Increasing human populations pose a threat to wildlife as precious resources dwindle. Whether it is science, food, or greed, humans endanger animals, sometimes without considering the enormous impact wildlife can have on the posterity of our planet. What can we do? AUEF invites us to stay informed on the issues, to know our impact on the ecosystem, and take our part in protecting wildlife. Creating wildlife-friendly environments can start right in our backyard and our community.
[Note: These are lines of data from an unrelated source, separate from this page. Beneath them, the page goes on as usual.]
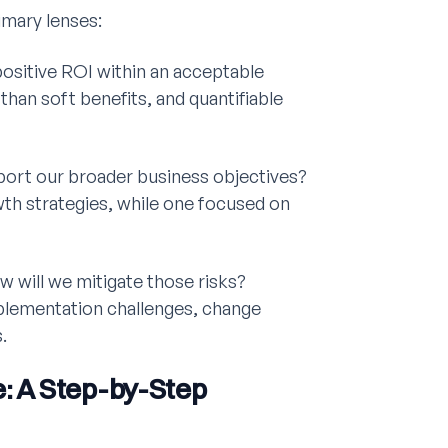
imary lenses:
positive ROI within an acceptable
han soft benefits, and quantifiable
port our broader business objectives?
wth strategies, while one focused on
w will we mitigate those risks?
plementation challenges, change
.
e: A Step-by-Step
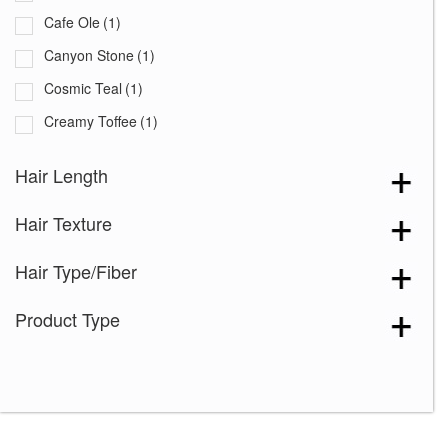
Cafe Ole
(1)
Canyon Stone
(1)
Cosmic Teal
(1)
Creamy Toffee
(1)
Creamy Toffee-R
(1)
Hair Length
Creme de Coco
(1)
Hair Texture
Dark Chocolate
(1)
Dusty Rose
(1)
Hair Type/Fiber
Frozen Sapphire
(1)
Product Type
Ginger Brown
(1)
Hot Chocolate
(1)
Ice Blond
(1)
Lunar Haze
(1)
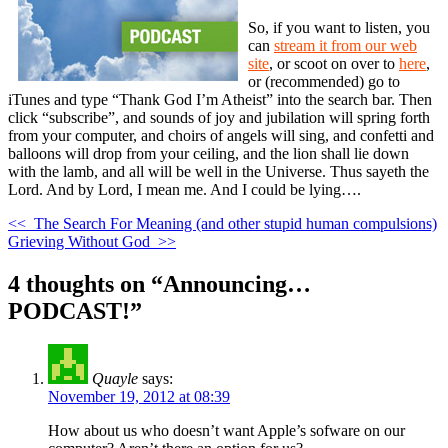
So, if you want to listen, you
can
stream it from our web
site
, or scoot on over to
here
,
or (recommended) go to
iTunes and type “Thank God I’m Atheist” into the search bar. Then
click “subscribe”, and sounds of joy and jubilation will spring forth
from your computer, and choirs of angels will sing, and confetti and
balloons will drop from your ceiling, and the lion shall lie down
with the lamb, and all will be well in the Universe. Thus sayeth the
Lord. And by Lord, I mean me. And I could be lying….
<<
The Search For Meaning (and other stupid human compulsions)
Grieving Without God
>>
4 thoughts on “
Announcing…
PODCAST!
”
Quayle
says:
November 19, 2012 at 08:39
How about us who doesn’t want Apple’s sofware on our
Plant native species of trees, bushes, and plants, especially those that flower and provide food sources for wild animals. Get involved in an organization that supports community trees like AUEF or learn how to plant your own. In addition to planting native trees for wildlife in your area, you can also help by installing bird feeders to create a friendly environment for them. In addition to giving birds needed shelter and sustenance, watching the birds that visit can be very entertaining. Picking up trash protects the environment and keeps our surroundings clean. It also saves wildlife. Plastic bags and twine can easily trap birds and smaller animals, hurting or killing them or making them easy prey. So put on your gloves, grab some trash bags, and pick up litter to protect wildlife—and keep your neighborhood clean. What animal rights issue troubles you the most? Is it poaching or abuse? Whether it is poaching or animal cruelty, you can act. The transformative changes we urgently need require a collaborative approach on a national scale if we are to halt and reverse the decline in wild animals and the natural world – before it is too late.